Well, I’m not done with it yet, but this amazing book deserves some “in the middle” posts. I’m about halfway through Steinbeck’s The Grapes of Wrath and am absolutely blown away by it. This book makes me want to linger on every word, read chapters twice. Just flat unbelievable. I can’t believe that I’ve never read it before. The thing that’s amazing to me so far is the way that Steinbeck captures the large (what was happening to America during that period) and the small (the details of the Joad family as they head from Oklahoma to California). Just amazing.

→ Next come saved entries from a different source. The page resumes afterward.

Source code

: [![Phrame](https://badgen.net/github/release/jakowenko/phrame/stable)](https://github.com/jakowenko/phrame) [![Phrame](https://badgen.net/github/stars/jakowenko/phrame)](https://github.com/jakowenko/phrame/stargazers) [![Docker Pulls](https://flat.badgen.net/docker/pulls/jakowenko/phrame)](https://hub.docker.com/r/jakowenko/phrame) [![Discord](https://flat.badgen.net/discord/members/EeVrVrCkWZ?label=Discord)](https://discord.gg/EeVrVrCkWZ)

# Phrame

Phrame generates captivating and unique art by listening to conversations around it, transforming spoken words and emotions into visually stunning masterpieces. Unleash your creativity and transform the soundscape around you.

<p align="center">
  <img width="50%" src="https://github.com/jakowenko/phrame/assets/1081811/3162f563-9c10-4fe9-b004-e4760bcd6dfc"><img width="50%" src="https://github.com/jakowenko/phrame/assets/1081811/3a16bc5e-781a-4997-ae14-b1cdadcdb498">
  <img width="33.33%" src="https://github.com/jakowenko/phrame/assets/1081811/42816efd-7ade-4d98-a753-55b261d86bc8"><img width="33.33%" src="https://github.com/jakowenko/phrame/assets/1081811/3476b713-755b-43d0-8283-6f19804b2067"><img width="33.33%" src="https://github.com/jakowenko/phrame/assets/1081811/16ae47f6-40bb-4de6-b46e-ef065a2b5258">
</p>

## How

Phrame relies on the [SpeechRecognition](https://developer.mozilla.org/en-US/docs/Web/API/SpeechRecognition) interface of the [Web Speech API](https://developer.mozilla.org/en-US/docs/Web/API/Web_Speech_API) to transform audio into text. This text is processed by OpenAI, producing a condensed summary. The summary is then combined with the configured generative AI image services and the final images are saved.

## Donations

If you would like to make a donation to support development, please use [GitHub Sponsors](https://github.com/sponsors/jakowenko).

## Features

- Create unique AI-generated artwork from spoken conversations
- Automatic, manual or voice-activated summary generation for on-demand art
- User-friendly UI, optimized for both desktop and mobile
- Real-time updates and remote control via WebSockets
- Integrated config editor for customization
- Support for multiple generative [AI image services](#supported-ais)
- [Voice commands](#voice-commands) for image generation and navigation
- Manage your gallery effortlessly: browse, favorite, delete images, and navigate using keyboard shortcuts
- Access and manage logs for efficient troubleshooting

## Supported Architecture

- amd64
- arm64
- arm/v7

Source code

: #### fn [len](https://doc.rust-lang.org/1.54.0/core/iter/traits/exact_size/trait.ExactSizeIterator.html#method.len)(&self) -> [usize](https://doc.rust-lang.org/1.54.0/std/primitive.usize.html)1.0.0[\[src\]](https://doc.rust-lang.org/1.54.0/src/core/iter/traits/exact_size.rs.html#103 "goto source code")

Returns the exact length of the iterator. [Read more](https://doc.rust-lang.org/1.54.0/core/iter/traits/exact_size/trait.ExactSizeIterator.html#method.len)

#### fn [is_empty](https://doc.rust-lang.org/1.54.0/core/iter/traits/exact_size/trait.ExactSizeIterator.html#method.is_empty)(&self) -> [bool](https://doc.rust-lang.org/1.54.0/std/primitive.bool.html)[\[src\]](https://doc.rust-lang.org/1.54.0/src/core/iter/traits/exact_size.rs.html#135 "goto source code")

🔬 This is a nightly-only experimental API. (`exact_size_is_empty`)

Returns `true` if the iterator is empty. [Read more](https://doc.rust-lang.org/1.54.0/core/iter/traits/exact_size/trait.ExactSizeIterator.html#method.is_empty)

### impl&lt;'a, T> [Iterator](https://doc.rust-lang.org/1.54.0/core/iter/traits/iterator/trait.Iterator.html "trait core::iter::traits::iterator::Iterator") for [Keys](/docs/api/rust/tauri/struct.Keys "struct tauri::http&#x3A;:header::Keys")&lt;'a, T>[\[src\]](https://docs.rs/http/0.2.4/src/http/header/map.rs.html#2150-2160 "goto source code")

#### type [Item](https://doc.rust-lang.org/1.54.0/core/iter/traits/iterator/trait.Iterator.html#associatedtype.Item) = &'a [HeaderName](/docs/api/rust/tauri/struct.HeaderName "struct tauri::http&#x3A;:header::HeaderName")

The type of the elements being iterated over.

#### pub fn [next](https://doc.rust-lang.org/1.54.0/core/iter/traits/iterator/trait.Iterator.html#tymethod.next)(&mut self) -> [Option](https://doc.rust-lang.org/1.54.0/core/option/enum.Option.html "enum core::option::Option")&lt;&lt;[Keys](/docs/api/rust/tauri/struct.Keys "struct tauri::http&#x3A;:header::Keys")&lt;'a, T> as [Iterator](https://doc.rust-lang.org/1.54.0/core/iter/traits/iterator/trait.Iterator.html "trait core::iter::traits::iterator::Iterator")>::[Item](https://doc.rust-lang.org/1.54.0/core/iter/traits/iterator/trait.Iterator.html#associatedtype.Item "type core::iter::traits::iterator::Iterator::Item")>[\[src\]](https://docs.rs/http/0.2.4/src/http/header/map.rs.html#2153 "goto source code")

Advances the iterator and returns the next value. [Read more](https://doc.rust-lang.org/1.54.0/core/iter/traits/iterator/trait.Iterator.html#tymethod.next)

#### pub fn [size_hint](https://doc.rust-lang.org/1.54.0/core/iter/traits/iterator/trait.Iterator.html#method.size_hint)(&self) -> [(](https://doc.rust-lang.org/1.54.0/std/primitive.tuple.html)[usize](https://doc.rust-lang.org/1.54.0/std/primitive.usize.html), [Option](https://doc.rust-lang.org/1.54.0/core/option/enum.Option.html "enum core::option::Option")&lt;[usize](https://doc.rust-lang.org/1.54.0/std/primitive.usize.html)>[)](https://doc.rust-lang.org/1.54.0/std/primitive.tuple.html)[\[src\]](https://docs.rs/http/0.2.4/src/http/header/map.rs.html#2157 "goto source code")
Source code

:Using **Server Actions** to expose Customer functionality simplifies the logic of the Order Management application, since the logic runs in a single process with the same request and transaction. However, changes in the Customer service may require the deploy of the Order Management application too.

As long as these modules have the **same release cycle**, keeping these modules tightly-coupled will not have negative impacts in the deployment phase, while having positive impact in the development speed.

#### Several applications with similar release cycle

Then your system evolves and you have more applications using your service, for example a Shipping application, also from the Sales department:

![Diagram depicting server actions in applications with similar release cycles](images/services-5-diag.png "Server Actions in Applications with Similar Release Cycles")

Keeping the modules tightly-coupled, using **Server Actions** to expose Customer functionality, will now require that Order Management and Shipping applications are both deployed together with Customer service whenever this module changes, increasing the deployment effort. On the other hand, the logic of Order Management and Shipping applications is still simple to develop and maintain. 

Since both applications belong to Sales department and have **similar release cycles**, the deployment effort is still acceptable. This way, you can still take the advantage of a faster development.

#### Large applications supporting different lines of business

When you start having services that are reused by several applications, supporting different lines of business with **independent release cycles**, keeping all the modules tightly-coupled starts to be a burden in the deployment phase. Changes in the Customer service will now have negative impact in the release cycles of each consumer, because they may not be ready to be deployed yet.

Here’s something from chapter 5, where he’s talking about the banks and the companies pushing out the families. Listen:
Some of the owner men were kind because they hated what they had to do, and some of them were angry because they hated to be cruel, and some of them were cold because they had long ago found that one could not be an owner unless one were cold. And all of them were caught in something larger than themselves. Some of them hated the mathematics that drove them, and some were afraid, and some worshiped the mathematics because it provided a refuge from thought and from feeling. If a bank or a finance company owned the land, the owner man said, the Bank–or the Company–needs–wants–insists–must have–as thoughthe Bank of the Company were a monster, with thought and feeling, which had ensnared them. These last would take no responsibility for the banks or the companies because they were men and slaves, while the banks were machines and masters all at the same time. Some of the owner men were a little proud to be slaves to such cold and powerful masters.
What’s incredible to me is how perfectly that describes a million different situations in our lives today. Anytime you’ve stood in line at the DMV, or tried to get your airline ticket changed, or tried to explain how an American isn’t the same thing as the American government.
Anyway, I’ll post more before I’m done, no doubt. Just thought it was worth mentioning that I’ll run out of superlatives by the end.